À Mayotte, tout comme en France métropolitaine, la population a besoin d’un véritable service public de l’éducation. Or une grande part des suppressions de postes dues à la RGPP sont intervenues dans l’éducation nationale. La France métropolitaine manque cruellement d’enseignants et Mayotte en fera sans doute aussi les frais, malheureusement.

Les Mahorais ont également besoin, comme nos concitoyens métropolitains, d’un véritable service public de santé. Or Mayotte risque de pâtir du démantèlement de ce secteur.

À vrai dire, l’ensemble de nos services publics ont été démantelés par la politique voulue par le Président de la République, mise en œuvre par le Gouvernement et acceptée par la majorité parlementaire.

La vérité est que ce gouvernement, notamment en raison des options idéologiques auxquelles il a souscrit, n’est pas en mesure d’offrir de véritables services publics aux ultramarins, comme aux métropolitains.

Par ailleurs, le traitement de l’immigration, aujourd’hui particulièrement problématique à Mayotte, risque, au regard de la politique actuellement menée avec zèle par le Gouvernement et le ministre Éric Besson, de prendre des proportions encore plus dramatiques qu’actuellement.

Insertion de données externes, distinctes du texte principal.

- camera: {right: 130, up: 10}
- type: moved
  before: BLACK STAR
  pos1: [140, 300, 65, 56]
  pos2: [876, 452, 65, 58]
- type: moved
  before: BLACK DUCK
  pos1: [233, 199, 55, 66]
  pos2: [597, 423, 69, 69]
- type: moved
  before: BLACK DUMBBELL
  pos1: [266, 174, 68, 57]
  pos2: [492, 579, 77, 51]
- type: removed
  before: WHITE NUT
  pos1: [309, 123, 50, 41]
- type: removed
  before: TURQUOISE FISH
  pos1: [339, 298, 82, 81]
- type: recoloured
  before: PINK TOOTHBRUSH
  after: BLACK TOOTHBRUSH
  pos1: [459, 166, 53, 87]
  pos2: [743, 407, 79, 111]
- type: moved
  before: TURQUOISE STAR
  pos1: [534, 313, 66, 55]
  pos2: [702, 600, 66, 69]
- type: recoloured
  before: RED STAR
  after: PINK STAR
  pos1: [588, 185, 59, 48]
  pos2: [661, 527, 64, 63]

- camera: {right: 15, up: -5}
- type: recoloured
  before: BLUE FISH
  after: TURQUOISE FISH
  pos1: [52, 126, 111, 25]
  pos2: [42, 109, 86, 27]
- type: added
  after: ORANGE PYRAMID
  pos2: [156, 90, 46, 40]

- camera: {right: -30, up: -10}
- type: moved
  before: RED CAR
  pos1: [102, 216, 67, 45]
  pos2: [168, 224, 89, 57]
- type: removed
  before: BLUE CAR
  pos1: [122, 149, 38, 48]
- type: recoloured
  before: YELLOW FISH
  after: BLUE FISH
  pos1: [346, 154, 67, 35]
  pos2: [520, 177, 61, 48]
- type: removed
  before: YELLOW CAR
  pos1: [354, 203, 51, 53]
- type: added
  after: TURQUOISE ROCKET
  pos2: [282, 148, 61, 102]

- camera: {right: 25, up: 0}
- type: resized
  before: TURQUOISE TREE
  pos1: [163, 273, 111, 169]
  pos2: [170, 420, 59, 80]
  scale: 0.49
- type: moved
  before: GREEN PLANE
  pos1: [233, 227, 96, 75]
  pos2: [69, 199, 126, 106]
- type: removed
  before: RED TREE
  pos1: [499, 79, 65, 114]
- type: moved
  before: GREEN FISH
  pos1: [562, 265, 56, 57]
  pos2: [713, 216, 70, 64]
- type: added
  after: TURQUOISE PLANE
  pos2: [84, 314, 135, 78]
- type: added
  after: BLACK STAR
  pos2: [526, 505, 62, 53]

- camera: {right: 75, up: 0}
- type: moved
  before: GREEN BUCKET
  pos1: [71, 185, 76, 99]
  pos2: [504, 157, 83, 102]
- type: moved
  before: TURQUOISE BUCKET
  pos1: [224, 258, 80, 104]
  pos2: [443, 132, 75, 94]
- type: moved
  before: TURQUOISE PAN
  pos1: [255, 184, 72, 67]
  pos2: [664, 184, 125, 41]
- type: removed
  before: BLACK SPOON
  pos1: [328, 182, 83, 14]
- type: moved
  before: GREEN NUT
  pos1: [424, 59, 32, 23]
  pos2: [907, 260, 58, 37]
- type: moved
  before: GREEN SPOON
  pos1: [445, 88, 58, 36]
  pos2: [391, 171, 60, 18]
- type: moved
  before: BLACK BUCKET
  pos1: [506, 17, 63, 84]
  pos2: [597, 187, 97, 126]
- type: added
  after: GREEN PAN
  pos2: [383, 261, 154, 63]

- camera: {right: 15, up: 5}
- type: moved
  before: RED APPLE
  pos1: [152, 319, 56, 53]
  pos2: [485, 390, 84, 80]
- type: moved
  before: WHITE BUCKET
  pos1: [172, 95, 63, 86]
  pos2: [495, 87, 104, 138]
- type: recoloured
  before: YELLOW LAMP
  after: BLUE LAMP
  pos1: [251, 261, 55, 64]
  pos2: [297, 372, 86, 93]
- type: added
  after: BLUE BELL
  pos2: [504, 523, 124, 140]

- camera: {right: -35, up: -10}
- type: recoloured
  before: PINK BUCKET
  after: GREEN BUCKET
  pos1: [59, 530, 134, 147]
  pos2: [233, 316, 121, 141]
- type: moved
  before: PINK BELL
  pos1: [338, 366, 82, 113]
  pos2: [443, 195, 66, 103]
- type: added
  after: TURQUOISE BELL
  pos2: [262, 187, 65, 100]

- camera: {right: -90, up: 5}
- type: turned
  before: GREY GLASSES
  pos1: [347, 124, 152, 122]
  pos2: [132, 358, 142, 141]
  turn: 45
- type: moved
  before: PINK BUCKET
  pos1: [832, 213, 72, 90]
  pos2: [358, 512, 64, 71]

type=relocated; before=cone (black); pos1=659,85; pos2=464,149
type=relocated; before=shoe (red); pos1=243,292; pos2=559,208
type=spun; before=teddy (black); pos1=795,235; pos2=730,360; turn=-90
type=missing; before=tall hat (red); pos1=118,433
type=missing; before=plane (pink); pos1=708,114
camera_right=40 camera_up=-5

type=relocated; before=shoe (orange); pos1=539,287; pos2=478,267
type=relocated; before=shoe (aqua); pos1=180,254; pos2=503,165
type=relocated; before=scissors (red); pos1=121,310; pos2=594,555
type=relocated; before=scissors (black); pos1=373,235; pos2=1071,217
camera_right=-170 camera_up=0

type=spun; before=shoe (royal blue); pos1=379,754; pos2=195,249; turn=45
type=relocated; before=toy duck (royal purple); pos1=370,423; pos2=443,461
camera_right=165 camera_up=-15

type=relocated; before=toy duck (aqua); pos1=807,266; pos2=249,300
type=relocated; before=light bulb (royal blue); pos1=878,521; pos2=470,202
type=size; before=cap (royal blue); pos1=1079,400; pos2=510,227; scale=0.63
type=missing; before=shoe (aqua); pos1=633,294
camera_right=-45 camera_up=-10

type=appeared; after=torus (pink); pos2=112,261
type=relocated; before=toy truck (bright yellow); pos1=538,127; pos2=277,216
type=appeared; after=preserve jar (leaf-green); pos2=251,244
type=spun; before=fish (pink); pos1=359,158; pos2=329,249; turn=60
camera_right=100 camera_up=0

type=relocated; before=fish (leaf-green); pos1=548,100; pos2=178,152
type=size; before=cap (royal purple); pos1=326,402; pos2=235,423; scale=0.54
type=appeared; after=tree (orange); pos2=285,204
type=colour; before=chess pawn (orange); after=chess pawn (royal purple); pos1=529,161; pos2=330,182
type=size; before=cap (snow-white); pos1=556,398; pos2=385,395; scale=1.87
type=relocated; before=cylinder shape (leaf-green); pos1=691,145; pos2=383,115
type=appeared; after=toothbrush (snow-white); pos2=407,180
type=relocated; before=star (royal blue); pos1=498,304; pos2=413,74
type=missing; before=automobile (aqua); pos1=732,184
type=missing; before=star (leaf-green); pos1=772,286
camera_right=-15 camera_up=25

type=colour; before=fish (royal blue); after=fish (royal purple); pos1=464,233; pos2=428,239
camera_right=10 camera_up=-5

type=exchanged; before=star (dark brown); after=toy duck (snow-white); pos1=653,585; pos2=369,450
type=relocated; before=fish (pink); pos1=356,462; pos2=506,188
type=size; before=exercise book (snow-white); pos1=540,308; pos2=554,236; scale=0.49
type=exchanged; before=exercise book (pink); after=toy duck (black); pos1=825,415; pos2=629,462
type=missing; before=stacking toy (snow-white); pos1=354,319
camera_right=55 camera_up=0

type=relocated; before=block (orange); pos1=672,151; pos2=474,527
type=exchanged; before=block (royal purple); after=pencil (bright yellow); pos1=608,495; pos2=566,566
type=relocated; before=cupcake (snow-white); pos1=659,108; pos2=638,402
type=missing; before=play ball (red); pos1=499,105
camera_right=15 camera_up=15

Vous savez, mes chers collègues, que j’ai souvent l’occasion d’intervenir sur toutes les questions relatives à l’immigration, ce sujet me préoccupant personnellement. Comme d’autres – je n’ai pas le monopole en la matière –, les conditions de rétention de centaines d’hommes, de femmes et d’enfants dans le centre de rétention de Mayotte, conditions qualifiées d’« indignes de la République », tant par la Commission nationale de déontologie de la sécurité que par la Défenseure des enfants, m’inquiètent.